▸ **Set task**: Please repeat the lines of the records below, starting with the line containing "scientific name: Cyathea poeppigii" and going on through the line containing "elevation (m): 1100".

▸ **Stored data**:
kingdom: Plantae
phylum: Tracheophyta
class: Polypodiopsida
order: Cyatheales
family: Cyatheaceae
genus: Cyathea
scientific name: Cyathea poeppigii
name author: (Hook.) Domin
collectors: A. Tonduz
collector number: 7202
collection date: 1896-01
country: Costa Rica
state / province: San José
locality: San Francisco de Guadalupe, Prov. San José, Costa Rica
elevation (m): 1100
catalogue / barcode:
---
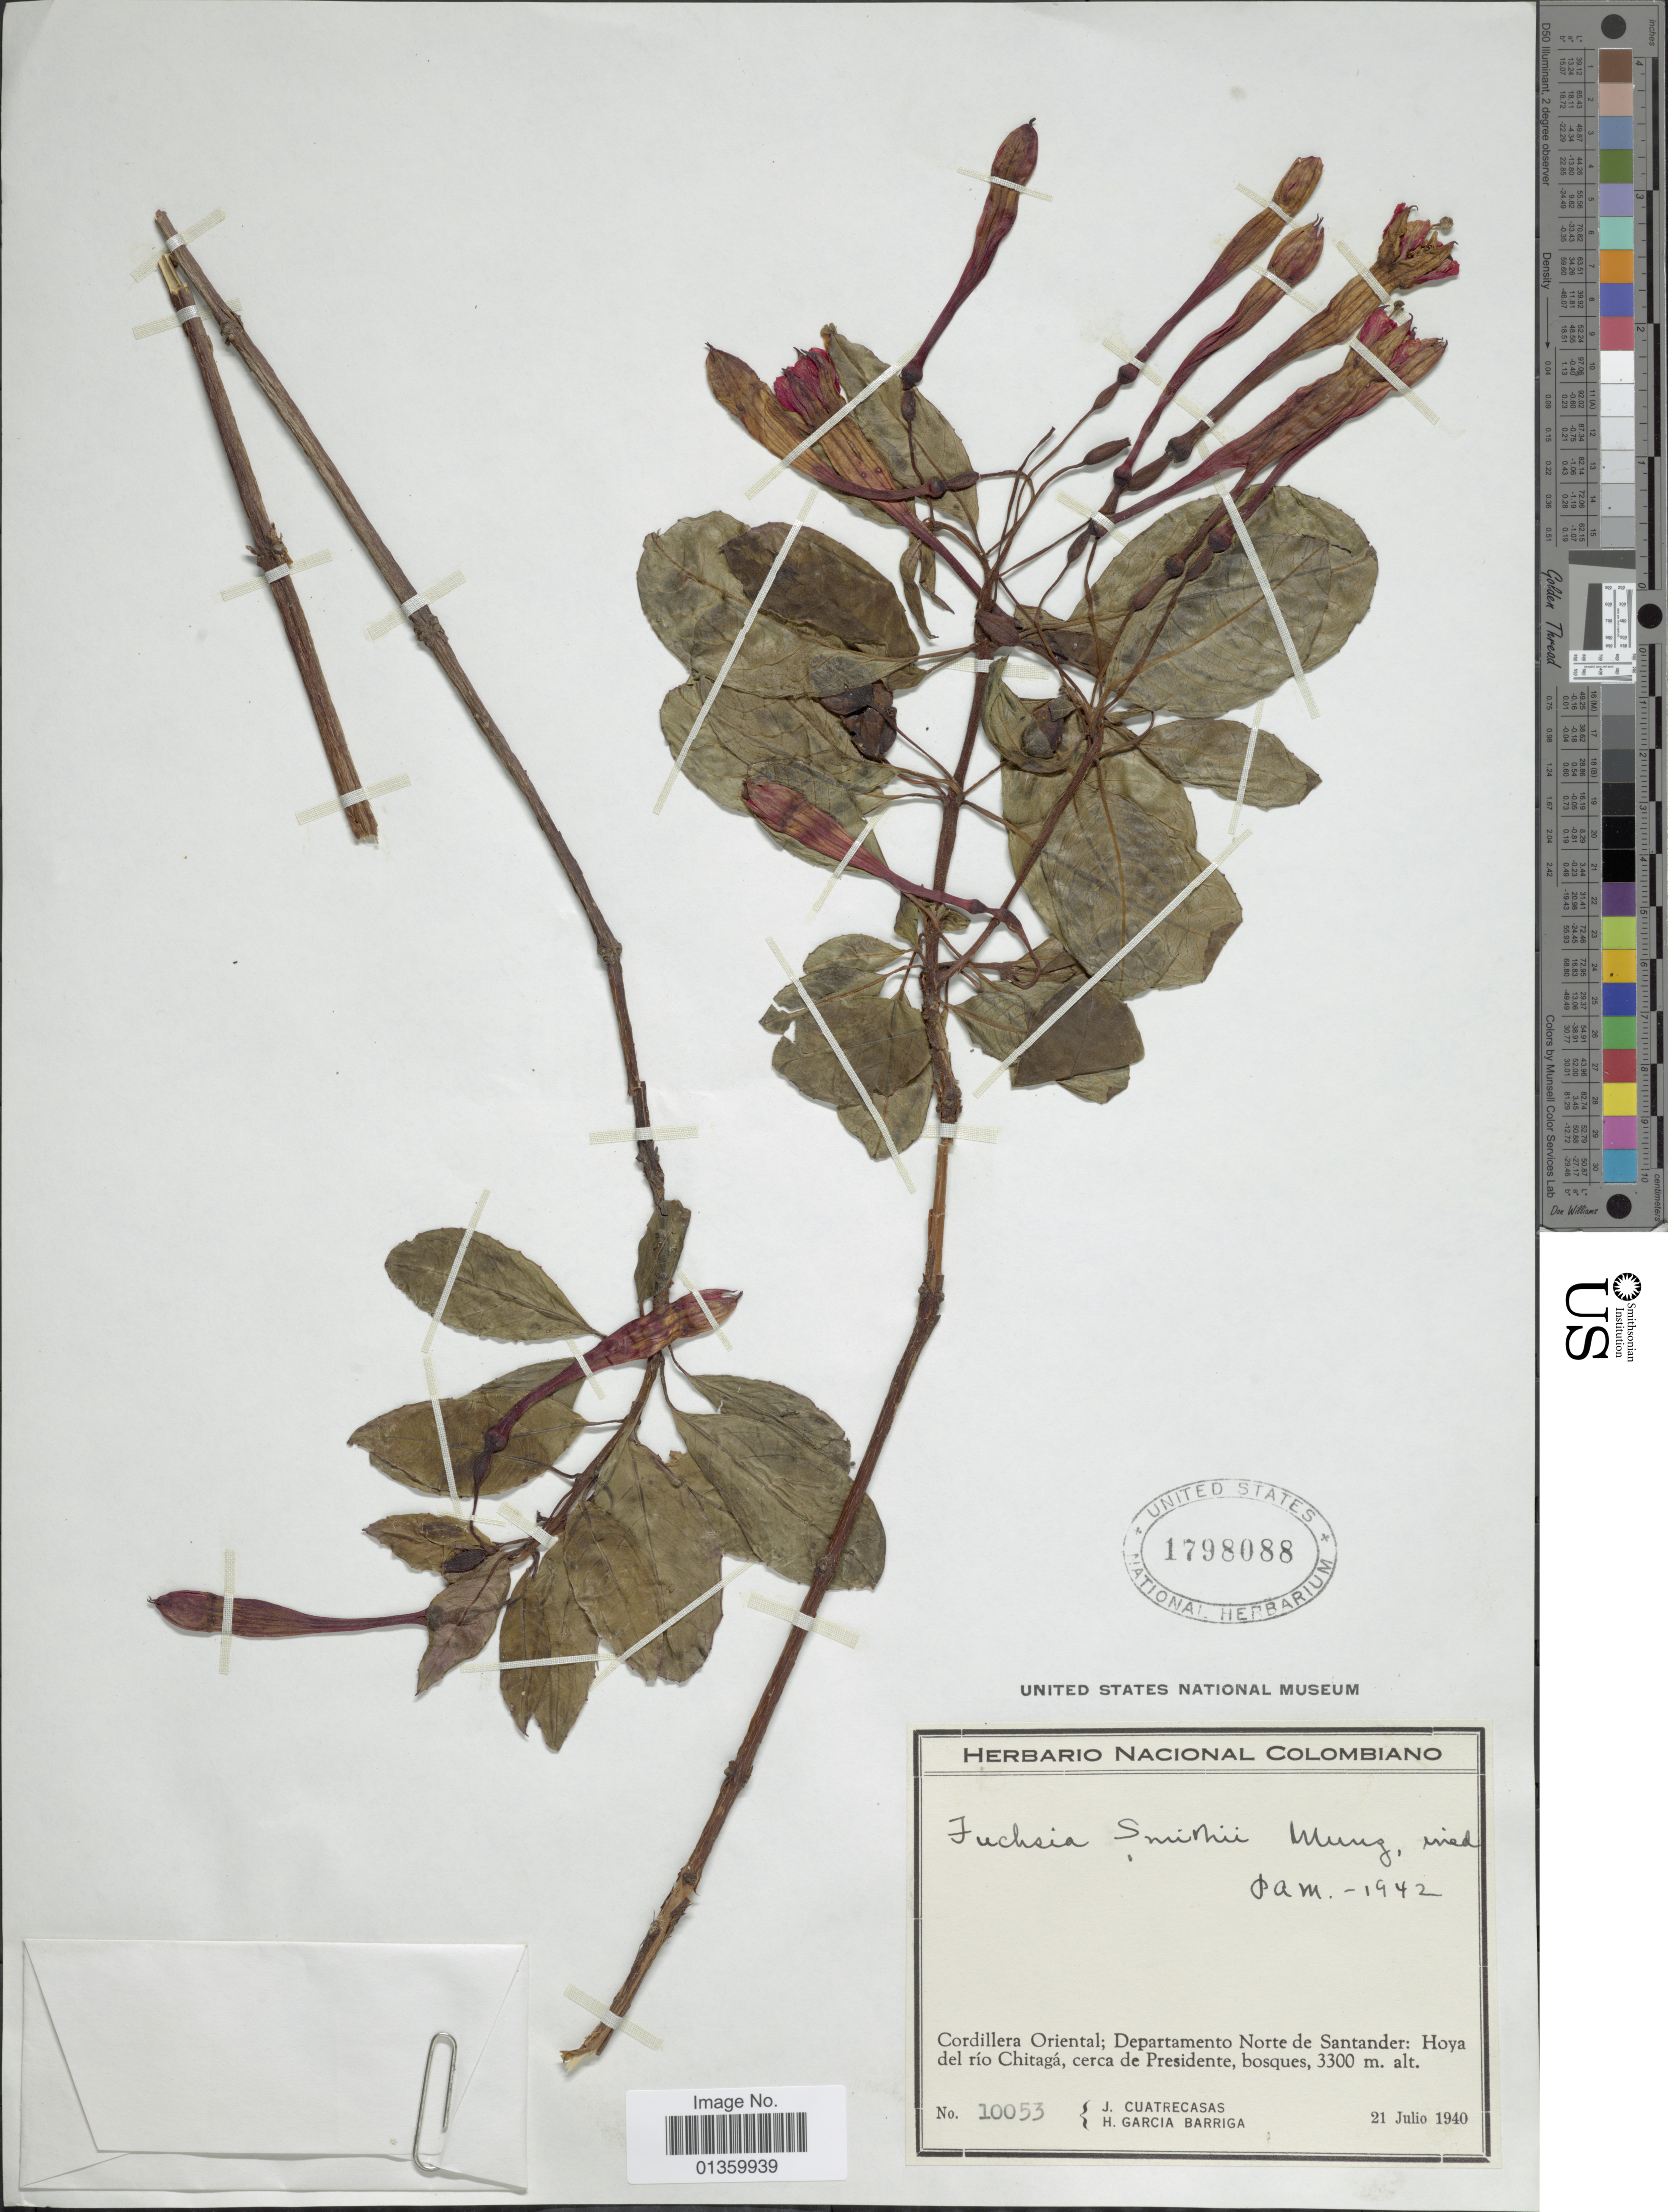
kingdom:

▸ **Output below**:
scientific name: Cyathea poeppigii
name author: (Hook.) Domin
collectors: A. Tonduz
collector number: 7202
collection date: 1896-01
country: Costa Rica
state / province: San José
locality: San Francisco de Guadalupe, Prov. San José, Costa Rica
elevation (m): 1100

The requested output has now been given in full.